:: Instructions to follow ::
Give the data below again exactly as written, without its pictures.

(Records from a collection)
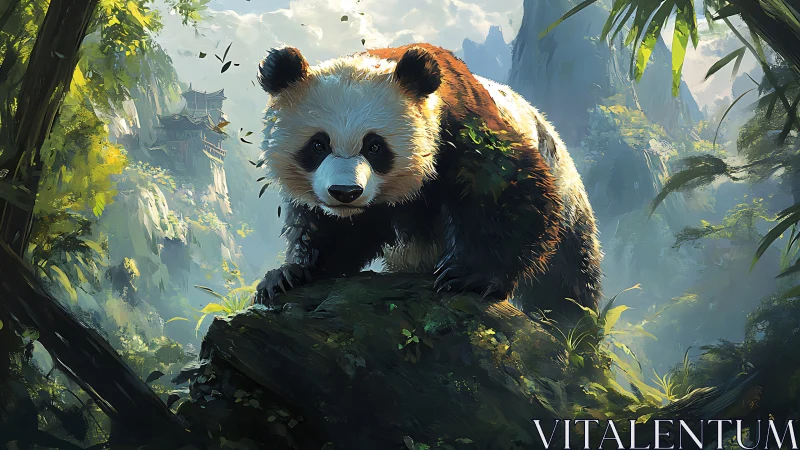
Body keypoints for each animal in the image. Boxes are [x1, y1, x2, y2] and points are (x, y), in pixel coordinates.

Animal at [254, 43, 602, 322]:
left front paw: (468, 275)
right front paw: (289, 274)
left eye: (375, 146)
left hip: (570, 204)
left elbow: (510, 190)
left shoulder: (462, 128)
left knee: (565, 280)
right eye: (318, 145)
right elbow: (328, 230)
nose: (345, 193)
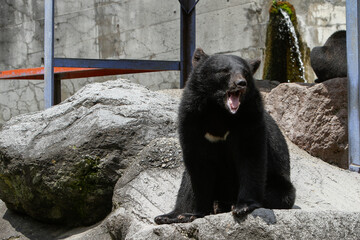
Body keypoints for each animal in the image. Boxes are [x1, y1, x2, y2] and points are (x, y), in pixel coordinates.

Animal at [155, 47, 296, 224]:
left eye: (245, 73)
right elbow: (198, 164)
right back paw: (170, 216)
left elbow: (251, 157)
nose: (241, 83)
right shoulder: (191, 120)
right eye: (224, 71)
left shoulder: (250, 119)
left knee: (279, 194)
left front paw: (243, 207)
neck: (219, 111)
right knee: (186, 183)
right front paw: (195, 212)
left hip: (278, 183)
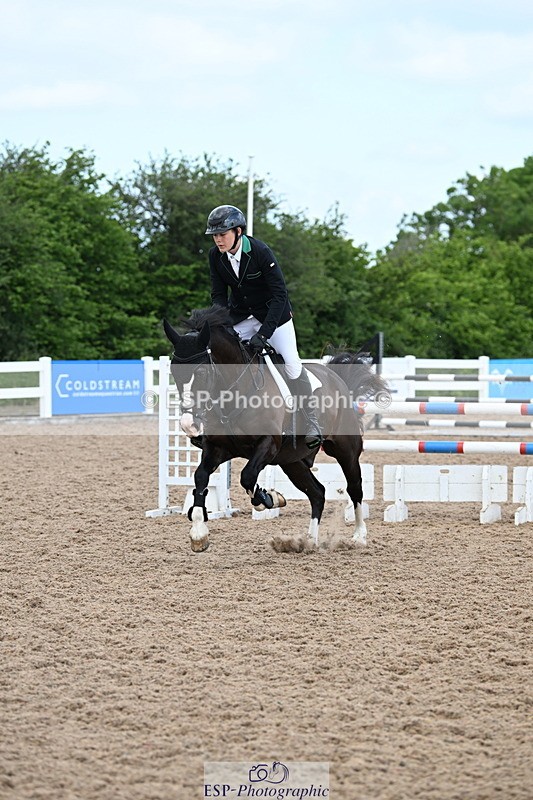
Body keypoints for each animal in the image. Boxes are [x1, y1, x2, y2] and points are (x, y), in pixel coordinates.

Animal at [163, 305, 388, 552]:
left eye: (202, 372)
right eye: (174, 372)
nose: (188, 424)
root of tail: (337, 379)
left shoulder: (268, 443)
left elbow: (247, 476)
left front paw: (269, 498)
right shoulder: (218, 448)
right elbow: (201, 476)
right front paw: (198, 534)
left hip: (344, 450)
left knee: (354, 487)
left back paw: (358, 536)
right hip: (291, 461)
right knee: (317, 493)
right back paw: (309, 541)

:: Task answer ::
Body keypoints for each animal in the image. Boxes are [x1, y1, x2, y2] and points are (x, y), in pixel coordinates.

Animal at [254, 43, 602, 322]:
left front paw: (468, 275)
right front paw: (289, 274)
left eye: (375, 146)
left hip: (570, 204)
left elbow: (510, 190)
left shoulder: (462, 128)
left knee: (565, 280)
right eye: (318, 145)
right elbow: (328, 230)
nose: (345, 193)
Body keypoints for each animal in the image. Boxes are [x1, y1, x2, y2] and points are (x, y), in pixel coordinates.

Animal at [155, 47, 296, 224]:
left eye: (245, 73)
right elbow: (198, 164)
right back paw: (170, 216)
left elbow: (251, 157)
nose: (241, 83)
right shoulder: (191, 120)
right eye: (224, 71)
left shoulder: (250, 119)
left knee: (279, 194)
left front paw: (243, 207)
neck: (219, 111)
right knee: (186, 183)
right front paw: (195, 212)
left hip: (278, 183)
Body keypoints for each animal in the image. Boxes are [x1, y1, x2, y2] and points are (x, y), in pixel coordinates.

Animal at [163, 305, 388, 552]:
left eye: (202, 372)
right eye: (174, 372)
nose: (188, 424)
root of tail: (337, 379)
left shoulder: (268, 443)
left elbow: (247, 476)
left front paw: (269, 498)
right shoulder: (218, 448)
right elbow: (201, 476)
right front paw: (198, 534)
left hip: (344, 450)
left knee: (354, 487)
left back paw: (358, 536)
right hip: (291, 461)
right knee: (317, 493)
right back paw: (309, 541)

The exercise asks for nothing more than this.